The latest court decision on agricultural commodity programs is good news for California’s farmers. By a 6-3 vote, the United States Supreme Court upheld the constitutionality of the Beef Promotion and Research Order.

"Tens of thousands of California farmers vote on a regular basis to keep these promotional programs in place," said Blair Richardson, chairman of the California Agricultural Issues Forum, an organization of California commodity groups that filed a brief with the court in support of the beef program. "A handful of dissenters are using the courts to try to overturn what the majority wants.

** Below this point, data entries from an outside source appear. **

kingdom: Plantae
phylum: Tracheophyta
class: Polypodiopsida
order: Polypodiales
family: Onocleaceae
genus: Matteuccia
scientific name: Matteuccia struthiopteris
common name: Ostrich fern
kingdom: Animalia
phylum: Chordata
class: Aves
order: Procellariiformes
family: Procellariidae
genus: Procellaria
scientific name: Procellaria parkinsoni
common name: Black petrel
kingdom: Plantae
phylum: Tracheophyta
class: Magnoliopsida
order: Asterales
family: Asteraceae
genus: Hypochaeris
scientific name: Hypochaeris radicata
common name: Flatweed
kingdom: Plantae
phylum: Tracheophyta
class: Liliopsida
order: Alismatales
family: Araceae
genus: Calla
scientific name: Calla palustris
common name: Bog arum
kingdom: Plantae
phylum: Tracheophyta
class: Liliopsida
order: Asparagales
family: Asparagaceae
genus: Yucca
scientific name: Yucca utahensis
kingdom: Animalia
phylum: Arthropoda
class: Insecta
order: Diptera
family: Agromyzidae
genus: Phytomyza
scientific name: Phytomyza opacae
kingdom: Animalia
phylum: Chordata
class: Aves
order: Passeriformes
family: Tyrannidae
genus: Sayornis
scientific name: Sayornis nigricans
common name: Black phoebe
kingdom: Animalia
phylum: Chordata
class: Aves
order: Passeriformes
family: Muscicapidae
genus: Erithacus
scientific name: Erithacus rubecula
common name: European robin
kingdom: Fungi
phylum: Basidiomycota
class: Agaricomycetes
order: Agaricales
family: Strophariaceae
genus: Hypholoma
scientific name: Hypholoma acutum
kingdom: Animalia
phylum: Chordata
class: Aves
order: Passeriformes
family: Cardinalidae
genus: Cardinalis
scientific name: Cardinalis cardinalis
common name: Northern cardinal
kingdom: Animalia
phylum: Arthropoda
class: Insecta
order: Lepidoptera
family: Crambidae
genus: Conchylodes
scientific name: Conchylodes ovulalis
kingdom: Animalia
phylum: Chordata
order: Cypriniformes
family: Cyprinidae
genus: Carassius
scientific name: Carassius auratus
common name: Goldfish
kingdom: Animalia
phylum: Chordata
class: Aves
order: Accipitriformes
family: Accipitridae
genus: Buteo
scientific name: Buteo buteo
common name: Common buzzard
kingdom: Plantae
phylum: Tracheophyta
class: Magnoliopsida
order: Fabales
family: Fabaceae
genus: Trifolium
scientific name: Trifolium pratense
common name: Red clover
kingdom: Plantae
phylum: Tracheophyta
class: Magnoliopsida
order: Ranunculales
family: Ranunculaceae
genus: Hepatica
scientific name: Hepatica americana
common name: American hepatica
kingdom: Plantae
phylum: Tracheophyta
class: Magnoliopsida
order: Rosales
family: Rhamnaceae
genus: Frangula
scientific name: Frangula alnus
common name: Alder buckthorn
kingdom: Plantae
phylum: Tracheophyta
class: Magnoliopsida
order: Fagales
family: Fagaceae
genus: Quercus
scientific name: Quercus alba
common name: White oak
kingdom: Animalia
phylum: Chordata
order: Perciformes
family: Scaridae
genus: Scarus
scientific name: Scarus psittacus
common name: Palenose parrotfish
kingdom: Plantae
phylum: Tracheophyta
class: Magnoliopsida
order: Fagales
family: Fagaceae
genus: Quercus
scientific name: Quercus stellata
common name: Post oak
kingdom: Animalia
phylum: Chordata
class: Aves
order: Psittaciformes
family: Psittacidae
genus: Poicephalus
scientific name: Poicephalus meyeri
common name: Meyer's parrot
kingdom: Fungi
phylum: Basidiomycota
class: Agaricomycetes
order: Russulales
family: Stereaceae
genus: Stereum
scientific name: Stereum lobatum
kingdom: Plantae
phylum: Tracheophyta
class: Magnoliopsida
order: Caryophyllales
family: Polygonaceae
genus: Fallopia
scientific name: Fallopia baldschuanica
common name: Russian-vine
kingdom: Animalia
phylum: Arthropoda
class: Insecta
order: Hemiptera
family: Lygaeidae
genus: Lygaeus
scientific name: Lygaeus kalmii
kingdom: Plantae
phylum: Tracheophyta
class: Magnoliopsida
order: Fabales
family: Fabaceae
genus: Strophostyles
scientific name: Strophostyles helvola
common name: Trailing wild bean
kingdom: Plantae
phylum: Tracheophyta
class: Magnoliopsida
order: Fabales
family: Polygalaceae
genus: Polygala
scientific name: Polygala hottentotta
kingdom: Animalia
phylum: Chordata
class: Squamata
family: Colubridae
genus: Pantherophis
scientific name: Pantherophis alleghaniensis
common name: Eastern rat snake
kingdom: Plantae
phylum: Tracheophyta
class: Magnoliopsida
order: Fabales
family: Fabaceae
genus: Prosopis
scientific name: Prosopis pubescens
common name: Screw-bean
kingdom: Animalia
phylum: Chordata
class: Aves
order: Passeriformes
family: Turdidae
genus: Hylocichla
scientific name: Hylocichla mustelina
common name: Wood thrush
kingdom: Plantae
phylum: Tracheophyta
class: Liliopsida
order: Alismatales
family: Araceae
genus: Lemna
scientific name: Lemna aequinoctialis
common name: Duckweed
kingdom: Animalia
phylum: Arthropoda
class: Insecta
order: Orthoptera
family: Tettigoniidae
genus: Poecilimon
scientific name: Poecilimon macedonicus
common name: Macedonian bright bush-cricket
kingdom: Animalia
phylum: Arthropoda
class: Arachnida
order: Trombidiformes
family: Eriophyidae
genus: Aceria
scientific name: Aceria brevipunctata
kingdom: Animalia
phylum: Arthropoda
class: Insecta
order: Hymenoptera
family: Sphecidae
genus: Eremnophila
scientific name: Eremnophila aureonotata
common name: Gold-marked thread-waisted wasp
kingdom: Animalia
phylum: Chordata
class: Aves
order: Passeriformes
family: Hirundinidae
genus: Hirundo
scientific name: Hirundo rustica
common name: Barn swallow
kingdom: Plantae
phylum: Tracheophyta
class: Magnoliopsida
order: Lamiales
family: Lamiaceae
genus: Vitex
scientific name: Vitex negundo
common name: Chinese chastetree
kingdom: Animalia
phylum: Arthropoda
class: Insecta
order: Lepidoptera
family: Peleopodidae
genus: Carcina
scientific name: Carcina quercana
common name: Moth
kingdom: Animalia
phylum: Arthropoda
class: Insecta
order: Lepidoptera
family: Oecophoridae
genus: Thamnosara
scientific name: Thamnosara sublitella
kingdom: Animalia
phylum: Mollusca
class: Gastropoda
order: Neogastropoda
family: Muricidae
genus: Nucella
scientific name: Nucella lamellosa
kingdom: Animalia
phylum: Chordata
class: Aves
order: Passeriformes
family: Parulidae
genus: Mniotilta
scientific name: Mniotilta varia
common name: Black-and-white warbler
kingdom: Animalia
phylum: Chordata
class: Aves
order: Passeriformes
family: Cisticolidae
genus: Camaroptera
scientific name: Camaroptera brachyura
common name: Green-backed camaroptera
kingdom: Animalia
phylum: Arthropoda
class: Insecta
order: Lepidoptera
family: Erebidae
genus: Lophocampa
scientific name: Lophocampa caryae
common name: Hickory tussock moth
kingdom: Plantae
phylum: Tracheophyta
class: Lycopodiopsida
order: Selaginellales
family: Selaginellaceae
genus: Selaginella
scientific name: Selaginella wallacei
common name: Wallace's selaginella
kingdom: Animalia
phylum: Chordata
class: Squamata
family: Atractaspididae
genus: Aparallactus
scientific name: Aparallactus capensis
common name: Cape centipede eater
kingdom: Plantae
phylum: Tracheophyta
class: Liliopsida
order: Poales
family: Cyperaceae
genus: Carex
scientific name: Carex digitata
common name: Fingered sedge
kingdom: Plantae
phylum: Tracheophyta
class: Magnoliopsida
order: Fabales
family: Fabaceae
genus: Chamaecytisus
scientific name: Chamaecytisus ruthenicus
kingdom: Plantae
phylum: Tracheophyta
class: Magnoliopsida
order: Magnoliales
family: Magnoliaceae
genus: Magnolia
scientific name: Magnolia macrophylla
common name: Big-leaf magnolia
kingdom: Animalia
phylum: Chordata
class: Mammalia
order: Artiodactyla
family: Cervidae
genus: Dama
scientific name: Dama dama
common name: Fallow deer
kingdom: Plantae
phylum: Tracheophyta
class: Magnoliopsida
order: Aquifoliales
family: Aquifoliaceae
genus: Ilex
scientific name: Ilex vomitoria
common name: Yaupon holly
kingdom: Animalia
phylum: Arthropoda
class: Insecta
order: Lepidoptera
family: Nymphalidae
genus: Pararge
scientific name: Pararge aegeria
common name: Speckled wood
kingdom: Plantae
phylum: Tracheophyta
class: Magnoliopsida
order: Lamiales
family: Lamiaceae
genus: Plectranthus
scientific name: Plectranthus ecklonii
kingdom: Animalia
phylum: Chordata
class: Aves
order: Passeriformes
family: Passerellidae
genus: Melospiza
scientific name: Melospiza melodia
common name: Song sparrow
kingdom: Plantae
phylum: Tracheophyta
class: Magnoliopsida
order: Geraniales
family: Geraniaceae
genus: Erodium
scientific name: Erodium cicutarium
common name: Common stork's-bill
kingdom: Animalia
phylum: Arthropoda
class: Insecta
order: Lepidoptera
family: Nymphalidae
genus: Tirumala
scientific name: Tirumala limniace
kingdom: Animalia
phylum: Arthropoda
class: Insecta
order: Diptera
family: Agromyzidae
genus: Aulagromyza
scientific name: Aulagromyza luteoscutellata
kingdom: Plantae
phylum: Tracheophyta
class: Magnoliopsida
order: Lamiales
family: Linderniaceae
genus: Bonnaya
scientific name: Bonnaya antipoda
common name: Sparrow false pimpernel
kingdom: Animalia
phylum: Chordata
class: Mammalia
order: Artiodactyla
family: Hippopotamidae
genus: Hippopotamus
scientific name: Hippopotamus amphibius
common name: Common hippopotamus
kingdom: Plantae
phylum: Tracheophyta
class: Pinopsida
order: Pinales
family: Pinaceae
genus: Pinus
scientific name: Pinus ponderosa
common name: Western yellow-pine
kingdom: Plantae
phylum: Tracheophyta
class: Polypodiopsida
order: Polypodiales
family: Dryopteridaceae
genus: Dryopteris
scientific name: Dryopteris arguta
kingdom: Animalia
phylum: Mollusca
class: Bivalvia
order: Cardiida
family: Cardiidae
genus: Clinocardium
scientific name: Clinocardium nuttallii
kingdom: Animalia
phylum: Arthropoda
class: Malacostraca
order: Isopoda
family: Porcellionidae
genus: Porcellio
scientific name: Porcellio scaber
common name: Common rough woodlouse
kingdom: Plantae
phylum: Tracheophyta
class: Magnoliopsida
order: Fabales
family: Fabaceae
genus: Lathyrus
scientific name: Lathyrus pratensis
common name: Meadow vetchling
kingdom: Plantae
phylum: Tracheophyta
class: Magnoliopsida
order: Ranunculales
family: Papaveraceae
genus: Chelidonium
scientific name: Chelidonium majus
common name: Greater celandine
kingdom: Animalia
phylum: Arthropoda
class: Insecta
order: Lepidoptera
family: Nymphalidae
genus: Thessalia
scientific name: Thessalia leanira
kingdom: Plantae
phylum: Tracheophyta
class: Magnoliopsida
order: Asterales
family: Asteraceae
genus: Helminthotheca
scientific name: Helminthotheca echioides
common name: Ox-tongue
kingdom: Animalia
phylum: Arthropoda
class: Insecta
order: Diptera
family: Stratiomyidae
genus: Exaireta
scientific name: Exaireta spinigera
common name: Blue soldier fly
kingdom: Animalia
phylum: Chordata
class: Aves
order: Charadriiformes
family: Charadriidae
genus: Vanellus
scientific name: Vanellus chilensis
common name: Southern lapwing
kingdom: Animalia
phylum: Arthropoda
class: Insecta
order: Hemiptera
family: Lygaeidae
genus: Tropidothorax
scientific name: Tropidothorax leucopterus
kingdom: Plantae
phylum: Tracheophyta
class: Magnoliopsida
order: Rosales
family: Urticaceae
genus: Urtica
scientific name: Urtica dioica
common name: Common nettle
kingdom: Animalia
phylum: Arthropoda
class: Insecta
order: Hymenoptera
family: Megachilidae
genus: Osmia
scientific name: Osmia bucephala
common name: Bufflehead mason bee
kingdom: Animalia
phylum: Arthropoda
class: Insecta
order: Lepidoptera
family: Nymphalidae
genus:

This decision is a win for farmers and for the future of farming in California." The California Agricultural Issues Forum represents more than a dozen commodities including tree fruit, fresh grapes, avocados, tomatoes and cherries.

The court reviewed the constitutional challenge to the Beef Order, known for its "Beef, it’s what’s for dinner" advertisements and decided that the speech from the government-created program was protected from constitutional challenge because it is government speech and thus exempt from First Amendment scrutiny.

"We are gratified by the court’s decision," said Randolph Moss, of Wilmer Cutler Pickering Hale and Dorr LLP, attorneys for the California Agricultural Issues Forum. "This is a significant victory."

Similar programs exist in California for over 50 crops, including grapes, tree fruit, walnuts, milk, salmon, beef, rice, wheat, asparagus, tomatoes and olives. Their promotional messages are set by statute and they are under the control of either the California or U.S. agriculture departments.

Moss noted that the decision did not focus on the specifics of the beef message but rather on the fact that "…Congress and the Secretary have set out the overarching messages and some of its elements, and they have left the development of the remaining details to an entity whose members are answerable to the secretary… As a result," said Moss, "this is an important decision that makes clear that mandatory commodity programs like the one upheld today are the work and the speech of the government. It is a decision that will apply to a wide range of commodity programs."

Kathleen Nave, president of the California Table Grape Commission, echoed Moss’ views. "This is a significant win for the thousands of farmers in California who believe they need to work together under the auspices of government in order to survive in the global marketplace."